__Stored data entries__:
***

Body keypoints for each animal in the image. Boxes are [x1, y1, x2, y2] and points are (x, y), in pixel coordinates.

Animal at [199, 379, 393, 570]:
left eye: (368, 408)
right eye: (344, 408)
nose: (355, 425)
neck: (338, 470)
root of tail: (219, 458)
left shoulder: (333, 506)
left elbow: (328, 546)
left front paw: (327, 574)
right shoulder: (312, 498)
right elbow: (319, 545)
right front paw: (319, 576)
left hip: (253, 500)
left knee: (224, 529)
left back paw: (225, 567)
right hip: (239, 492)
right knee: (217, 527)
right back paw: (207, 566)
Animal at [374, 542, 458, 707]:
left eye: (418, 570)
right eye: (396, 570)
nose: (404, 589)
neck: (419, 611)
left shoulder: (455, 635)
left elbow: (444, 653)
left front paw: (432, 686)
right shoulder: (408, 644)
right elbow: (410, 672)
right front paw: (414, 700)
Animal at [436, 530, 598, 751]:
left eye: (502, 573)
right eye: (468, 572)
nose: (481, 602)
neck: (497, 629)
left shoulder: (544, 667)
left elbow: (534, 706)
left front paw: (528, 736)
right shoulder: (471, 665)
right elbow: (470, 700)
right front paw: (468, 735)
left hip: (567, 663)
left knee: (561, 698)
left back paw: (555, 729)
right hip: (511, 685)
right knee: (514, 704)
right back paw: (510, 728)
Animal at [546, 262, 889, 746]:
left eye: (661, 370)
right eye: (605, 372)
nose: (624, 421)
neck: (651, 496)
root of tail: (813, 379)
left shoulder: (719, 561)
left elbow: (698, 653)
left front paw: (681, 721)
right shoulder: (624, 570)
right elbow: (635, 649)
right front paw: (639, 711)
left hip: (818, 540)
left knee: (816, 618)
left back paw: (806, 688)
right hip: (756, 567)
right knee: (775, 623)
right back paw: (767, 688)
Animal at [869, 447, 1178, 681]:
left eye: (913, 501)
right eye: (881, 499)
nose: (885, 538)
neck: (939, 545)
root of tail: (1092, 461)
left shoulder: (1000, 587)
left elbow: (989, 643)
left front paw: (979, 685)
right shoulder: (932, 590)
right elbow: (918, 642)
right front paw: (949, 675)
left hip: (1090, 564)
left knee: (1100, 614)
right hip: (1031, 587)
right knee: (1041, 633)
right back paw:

***

__Exercise__:
From the records above, print exactly the lines that run from the line with "left elbow: (444, 653)" to the line with "right hip: (1031, 587)", inclusive.

__Response for this exercise__:
left elbow: (444, 653)
left front paw: (432, 686)
right shoulder: (408, 644)
right elbow: (410, 672)
right front paw: (414, 700)
Animal at [436, 530, 598, 751]:
left eye: (502, 573)
right eye: (468, 572)
nose: (481, 602)
neck: (497, 629)
left shoulder: (544, 667)
left elbow: (534, 706)
left front paw: (528, 736)
right shoulder: (471, 665)
right elbow: (470, 700)
right front paw: (468, 735)
left hip: (567, 663)
left knee: (561, 698)
left back paw: (555, 729)
right hip: (511, 685)
right knee: (514, 704)
right back paw: (510, 728)
Animal at [546, 262, 889, 746]:
left eye: (661, 370)
right eye: (605, 372)
nose: (624, 421)
neck: (651, 496)
root of tail: (813, 379)
left shoulder: (719, 561)
left elbow: (698, 653)
left front paw: (681, 721)
right shoulder: (624, 570)
right elbow: (635, 649)
right front paw: (639, 711)
left hip: (818, 540)
left knee: (816, 618)
left back paw: (806, 688)
right hip: (756, 567)
right knee: (775, 623)
right back paw: (767, 688)
Animal at [869, 447, 1178, 681]:
left eye: (913, 501)
right eye: (881, 499)
nose: (885, 538)
neck: (939, 545)
root of tail: (1092, 461)
left shoulder: (1000, 587)
left elbow: (989, 643)
left front paw: (979, 685)
right shoulder: (932, 590)
right elbow: (918, 642)
right front paw: (949, 675)
left hip: (1090, 564)
left knee: (1100, 614)
right hip: (1031, 587)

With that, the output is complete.